About this exercise: Keep the pictures out of the copy and repeat the records exactly.

▼▼▼

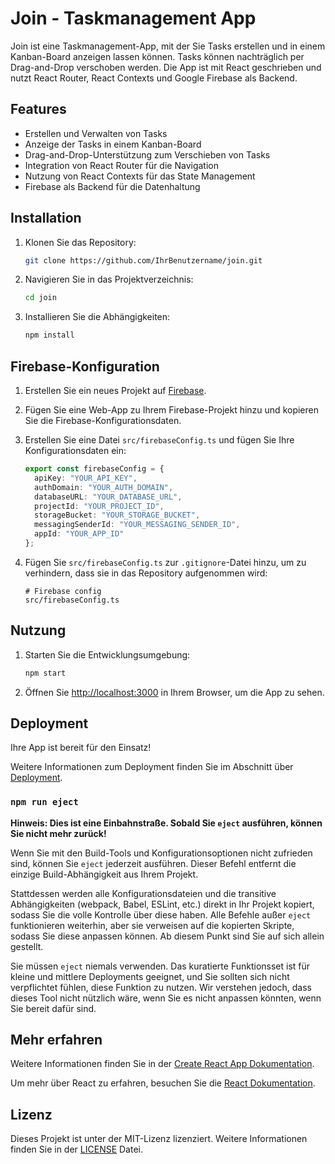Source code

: # Join - Taskmanagement App

Join ist eine Taskmanagement-App, mit der Sie Tasks erstellen und in einem Kanban-Board anzeigen lassen können. Tasks können nachträglich per Drag-and-Drop verschoben werden. Die App ist mit React geschrieben und nutzt React Router, React Contexts und Google Firebase als Backend.

## Features

- Erstellen und Verwalten von Tasks
- Anzeige der Tasks in einem Kanban-Board
- Drag-and-Drop-Unterstützung zum Verschieben von Tasks
- Integration von React Router für die Navigation
- Nutzung von React Contexts für das State Management
- Firebase als Backend für die Datenhaltung

## Installation

1. Klonen Sie das Repository:
    ```bash
    git clone https://github.com/IhrBenutzername/join.git
    ```
2. Navigieren Sie in das Projektverzeichnis:
    ```bash
    cd join
    ```
3. Installieren Sie die Abhängigkeiten:
    ```bash
    npm install
    ```

## Firebase-Konfiguration

1. Erstellen Sie ein neues Projekt auf [Firebase](https://firebase.google.com/).
2. Fügen Sie eine Web-App zu Ihrem Firebase-Projekt hinzu und kopieren Sie die Firebase-Konfigurationsdaten.
3. Erstellen Sie eine Datei `src/firebaseConfig.ts` und fügen Sie Ihre Konfigurationsdaten ein:
    ```typescript
    export const firebaseConfig = {
      apiKey: "YOUR_API_KEY",
      authDomain: "YOUR_AUTH_DOMAIN",
      databaseURL: "YOUR_DATABASE_URL",
      projectId: "YOUR_PROJECT_ID",
      storageBucket: "YOUR_STORAGE_BUCKET",
      messagingSenderId: "YOUR_MESSAGING_SENDER_ID",
      appId: "YOUR_APP_ID"
    };
    ```

4. Fügen Sie `src/firebaseConfig.ts` zur `.gitignore`-Datei hinzu, um zu verhindern, dass sie in das Repository aufgenommen wird:
    ```plaintext
    # Firebase config
    src/firebaseConfig.ts
    ```

## Nutzung

1. Starten Sie die Entwicklungsumgebung:
    ```bash
    npm start
    ```
2. Öffnen Sie [http://localhost:3000](http://localhost:3000) in Ihrem Browser, um die App zu sehen.

## Deployment

Ihre App ist bereit für den Einsatz!

Weitere Informationen zum Deployment finden Sie im Abschnitt über [Deployment](https://facebook.github.io/create-react-app/docs/deployment).

### `npm run eject`

**Hinweis: Dies ist eine Einbahnstraße. Sobald Sie `eject` ausführen, können Sie nicht mehr zurück!**

Wenn Sie mit den Build-Tools und Konfigurationsoptionen nicht zufrieden sind, können Sie `eject` jederzeit ausführen. Dieser Befehl entfernt die einzige Build-Abhängigkeit aus Ihrem Projekt.

Stattdessen werden alle Konfigurationsdateien und die transitive Abhängigkeiten (webpack, Babel, ESLint, etc.) direkt in Ihr Projekt kopiert, sodass Sie die volle Kontrolle über diese haben. Alle Befehle außer `eject` funktionieren weiterhin, aber sie verweisen auf die kopierten Skripte, sodass Sie diese anpassen können. Ab diesem Punkt sind Sie auf sich allein gestellt.

Sie müssen `eject` niemals verwenden. Das kuratierte Funktionsset ist für kleine und mittlere Deployments geeignet, und Sie sollten sich nicht verpflichtet fühlen, diese Funktion zu nutzen. Wir verstehen jedoch, dass dieses Tool nicht nützlich wäre, wenn Sie es nicht anpassen könnten, wenn Sie bereit dafür sind.

## Mehr erfahren

Weitere Informationen finden Sie in der [Create React App Dokumentation](https://facebook.github.io/create-react-app/docs/getting-started).

Um mehr über React zu erfahren, besuchen Sie die [React Dokumentation](https://reactjs.org/).

## Lizenz

Dieses Projekt ist unter der MIT-Lizenz lizenziert. Weitere Informationen finden Sie in der [LICENSE](LICENSE) Datei.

▲▲▲

The answer:
Source code

: # Join - Taskmanagement App

Join ist eine Taskmanagement-App, mit der Sie Tasks erstellen und in einem Kanban-Board anzeigen lassen können. Tasks können nachträglich per Drag-and-Drop verschoben werden. Die App ist mit React geschrieben und nutzt React Router, React Contexts und Google Firebase als Backend.

## Features

- Erstellen und Verwalten von Tasks
- Anzeige der Tasks in einem Kanban-Board
- Drag-and-Drop-Unterstützung zum Verschieben von Tasks
- Integration von React Router für die Navigation
- Nutzung von React Contexts für das State Management
- Firebase als Backend für die Datenhaltung

## Installation

1. Klonen Sie das Repository:
    ```bash
    git clone https://github.com/IhrBenutzername/join.git
    ```
2. Navigieren Sie in das Projektverzeichnis:
    ```bash
    cd join
    ```
3. Installieren Sie die Abhängigkeiten:
    ```bash
    npm install
    ```

## Firebase-Konfiguration

1. Erstellen Sie ein neues Projekt auf [Firebase](https://firebase.google.com/).
2. Fügen Sie eine Web-App zu Ihrem Firebase-Projekt hinzu und kopieren Sie die Firebase-Konfigurationsdaten.
3. Erstellen Sie eine Datei `src/firebaseConfig.ts` und fügen Sie Ihre Konfigurationsdaten ein:
    ```typescript
    export const firebaseConfig = {
      apiKey: "YOUR_API_KEY",
      authDomain: "YOUR_AUTH_DOMAIN",
      databaseURL: "YOUR_DATABASE_URL",
      projectId: "YOUR_PROJECT_ID",
      storageBucket: "YOUR_STORAGE_BUCKET",
      messagingSenderId: "YOUR_MESSAGING_SENDER_ID",
      appId: "YOUR_APP_ID"
    };
    ```

4. Fügen Sie `src/firebaseConfig.ts` zur `.gitignore`-Datei hinzu, um zu verhindern, dass sie in das Repository aufgenommen wird:
    ```plaintext
    # Firebase config
    src/firebaseConfig.ts
    ```

## Nutzung

1. Starten Sie die Entwicklungsumgebung:
    ```bash
    npm start
    ```
2. Öffnen Sie [http://localhost:3000](http://localhost:3000) in Ihrem Browser, um die App zu sehen.

## Deployment

Ihre App ist bereit für den Einsatz!

Weitere Informationen zum Deployment finden Sie im Abschnitt über [Deployment](https://facebook.github.io/create-react-app/docs/deployment).

### `npm run eject`

**Hinweis: Dies ist eine Einbahnstraße. Sobald Sie `eject` ausführen, können Sie nicht mehr zurück!**

Wenn Sie mit den Build-Tools und Konfigurationsoptionen nicht zufrieden sind, können Sie `eject` jederzeit ausführen. Dieser Befehl entfernt die einzige Build-Abhängigkeit aus Ihrem Projekt.

Stattdessen werden alle Konfigurationsdateien und die transitive Abhängigkeiten (webpack, Babel, ESLint, etc.) direkt in Ihr Projekt kopiert, sodass Sie die volle Kontrolle über diese haben. Alle Befehle außer `eject` funktionieren weiterhin, aber sie verweisen auf die kopierten Skripte, sodass Sie diese anpassen können. Ab diesem Punkt sind Sie auf sich allein gestellt.

Sie müssen `eject` niemals verwenden. Das kuratierte Funktionsset ist für kleine und mittlere Deployments geeignet, und Sie sollten sich nicht verpflichtet fühlen, diese Funktion zu nutzen. Wir verstehen jedoch, dass dieses Tool nicht nützlich wäre, wenn Sie es nicht anpassen könnten, wenn Sie bereit dafür sind.

## Mehr erfahren

Weitere Informationen finden Sie in der [Create React App Dokumentation](https://facebook.github.io/create-react-app/docs/getting-started).

Um mehr über React zu erfahren, besuchen Sie die [React Dokumentation](https://reactjs.org/).

## Lizenz

Dieses Projekt ist unter der MIT-Lizenz lizenziert. Weitere Informationen finden Sie in der [LICENSE](LICENSE) Datei.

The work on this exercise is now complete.